I appreciated this inspirational quote from Sen. Carolyn McGinn during budget discussions on the Senate floor this week: "The services we need to provide aren't going to do us any good, if the money is (sitting) in the bank. ... We are government. We are elected to be there for (the people) when there's a crisis."
 
What's the status of Medicaid expansion?

Well, expansion still hasn't passed. Language was added in the budget prohibiting the expansion of the Kansas Medicaid program without express consent of the Legislature. Also, they included the $17.5 million allocated for Medicaid expansion to the Coronavirus  Prevention Fund of the State Finance Council if Medicaid expansion is not passed.

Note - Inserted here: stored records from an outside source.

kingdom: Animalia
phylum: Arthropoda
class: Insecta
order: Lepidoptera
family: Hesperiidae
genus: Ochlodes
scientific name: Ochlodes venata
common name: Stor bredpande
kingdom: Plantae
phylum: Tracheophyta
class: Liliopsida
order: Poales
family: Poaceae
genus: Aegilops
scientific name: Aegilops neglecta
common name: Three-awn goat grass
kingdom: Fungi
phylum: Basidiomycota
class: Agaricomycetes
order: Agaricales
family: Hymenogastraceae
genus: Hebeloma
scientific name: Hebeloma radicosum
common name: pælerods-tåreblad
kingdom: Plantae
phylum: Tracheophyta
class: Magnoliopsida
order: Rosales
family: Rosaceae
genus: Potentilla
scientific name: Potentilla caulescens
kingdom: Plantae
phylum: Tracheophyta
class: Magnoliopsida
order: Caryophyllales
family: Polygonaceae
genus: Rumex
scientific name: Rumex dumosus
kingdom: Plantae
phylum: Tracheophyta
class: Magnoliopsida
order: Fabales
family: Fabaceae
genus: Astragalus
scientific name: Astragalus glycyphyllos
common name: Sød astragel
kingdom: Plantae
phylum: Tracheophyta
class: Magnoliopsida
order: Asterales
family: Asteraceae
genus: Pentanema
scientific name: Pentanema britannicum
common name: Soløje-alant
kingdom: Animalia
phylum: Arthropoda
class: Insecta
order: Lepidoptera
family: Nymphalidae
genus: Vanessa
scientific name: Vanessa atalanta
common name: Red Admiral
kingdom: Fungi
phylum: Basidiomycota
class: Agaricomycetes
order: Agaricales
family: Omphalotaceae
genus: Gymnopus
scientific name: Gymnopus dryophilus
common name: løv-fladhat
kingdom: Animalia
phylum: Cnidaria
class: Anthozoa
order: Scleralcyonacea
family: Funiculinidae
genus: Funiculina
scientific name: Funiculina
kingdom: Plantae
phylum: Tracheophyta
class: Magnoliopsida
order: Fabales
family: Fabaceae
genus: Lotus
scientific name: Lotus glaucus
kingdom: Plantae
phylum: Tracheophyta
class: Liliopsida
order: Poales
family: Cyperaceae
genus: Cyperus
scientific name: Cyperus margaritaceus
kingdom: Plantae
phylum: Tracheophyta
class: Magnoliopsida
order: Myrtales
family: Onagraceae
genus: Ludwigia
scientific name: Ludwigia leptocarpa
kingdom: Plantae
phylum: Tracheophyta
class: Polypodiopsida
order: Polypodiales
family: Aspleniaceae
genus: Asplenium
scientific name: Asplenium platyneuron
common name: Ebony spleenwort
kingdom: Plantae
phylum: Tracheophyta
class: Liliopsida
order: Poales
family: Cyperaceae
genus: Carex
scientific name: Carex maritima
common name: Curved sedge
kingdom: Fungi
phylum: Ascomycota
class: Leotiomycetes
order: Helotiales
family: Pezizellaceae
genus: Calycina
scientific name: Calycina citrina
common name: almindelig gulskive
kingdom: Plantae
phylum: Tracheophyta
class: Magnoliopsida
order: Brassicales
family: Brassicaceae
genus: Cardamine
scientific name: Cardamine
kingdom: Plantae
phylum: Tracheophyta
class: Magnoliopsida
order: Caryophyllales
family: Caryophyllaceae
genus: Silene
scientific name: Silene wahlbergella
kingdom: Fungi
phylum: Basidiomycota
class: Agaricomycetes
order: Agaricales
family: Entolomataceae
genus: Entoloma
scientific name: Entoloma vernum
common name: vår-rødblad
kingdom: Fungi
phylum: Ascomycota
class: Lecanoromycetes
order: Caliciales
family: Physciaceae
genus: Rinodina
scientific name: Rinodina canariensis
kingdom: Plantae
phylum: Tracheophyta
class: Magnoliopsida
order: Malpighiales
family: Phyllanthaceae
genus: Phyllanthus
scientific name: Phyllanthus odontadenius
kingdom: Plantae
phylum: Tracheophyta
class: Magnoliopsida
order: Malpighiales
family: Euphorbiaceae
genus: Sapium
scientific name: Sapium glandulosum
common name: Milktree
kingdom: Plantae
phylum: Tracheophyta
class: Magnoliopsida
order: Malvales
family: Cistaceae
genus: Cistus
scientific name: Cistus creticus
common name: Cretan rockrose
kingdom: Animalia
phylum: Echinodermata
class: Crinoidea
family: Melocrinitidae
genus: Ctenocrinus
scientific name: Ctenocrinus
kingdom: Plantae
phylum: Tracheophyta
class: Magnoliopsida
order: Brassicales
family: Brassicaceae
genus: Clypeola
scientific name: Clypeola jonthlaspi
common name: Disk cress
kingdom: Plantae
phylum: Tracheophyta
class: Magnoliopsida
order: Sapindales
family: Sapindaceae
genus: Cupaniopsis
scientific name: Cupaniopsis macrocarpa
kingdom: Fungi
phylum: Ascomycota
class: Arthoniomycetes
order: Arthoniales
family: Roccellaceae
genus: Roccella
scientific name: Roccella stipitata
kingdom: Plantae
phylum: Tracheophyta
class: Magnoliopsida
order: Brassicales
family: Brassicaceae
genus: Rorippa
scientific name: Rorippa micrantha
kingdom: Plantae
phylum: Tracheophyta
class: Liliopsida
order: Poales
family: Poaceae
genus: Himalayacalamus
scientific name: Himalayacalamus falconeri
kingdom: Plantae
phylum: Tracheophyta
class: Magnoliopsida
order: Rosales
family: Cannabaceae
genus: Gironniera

Between now and the legislature's intended return is a great time to reach out to your legislators (especially state senators) to share how important Medicaid expansion is to our communities and Kansans.
 
What's going on with COVID-19 response?

Quite a bit actually, and I won't list it all here. But a few key items:

Kansas --
  • Kansas legislators passed a bill that extended unemployment benefits from 16 to 26 weeks (depending on the jobless rate).
  • $15 million was approved for the Adjutant General in Kansas for coronavirus response efforts.
  • $50 million for coronavirus response was approved under the purview of the Legislative Coordinating Council.
Federal --
  • March 6, an $8.3 billion emergency funding bill was signed into law.
  • The Families First Coronavirus Response Act was passed this week in Congress -- it's the first national paid sick days and paid leave bill enacted in the United States. The act will provide immediate paid sick leave and paid family leave to millions of people, expanded unemployment insurance, expanded food assistance, increased Medicaid funds for states, and free COVID-19 testing.
  • Additional rounds of legislation are being considered to help businesses withstand the effects of closing or reduced business and possibly providing direct cash payments to individuals and families.
What can you be doing right now?

Well, first off, take care of yourself and your loved ones. Get outside as much as possible (while maintaining social distancing, of course). Use this time to connect with others in meaningful ways. From an advocacy perspective, though, you can:
  • Stay in contact with your Kansas House and Senate members. Share your story and the impacts of what you're experiencing. Share what you are seeing as the needs in your communities. Many Kansas policies and programs will be critically needed now. They include cash assistance (TANF), food assistance (SNAP), child care assistance and supports to child care providers, unemployment insurance, Medicaid coverage, access to needed health services, and much more. These programs are always important to our communities, but they are even more so in times of crisis.
  • Reach out to our Kansas federal delegation about the importance of policies that are best suited to be implemented by our federal government. They have more flexibility to pass sweeping legislation to help our nation and each state.
  • Reach out to existing partners in your network to plan next steps together. I know KAC will do this in the coming weeks. Our legislative session may be over as we know it -- now is a great time to be thinking of what's next on our advocacy agendas and building support for those policies.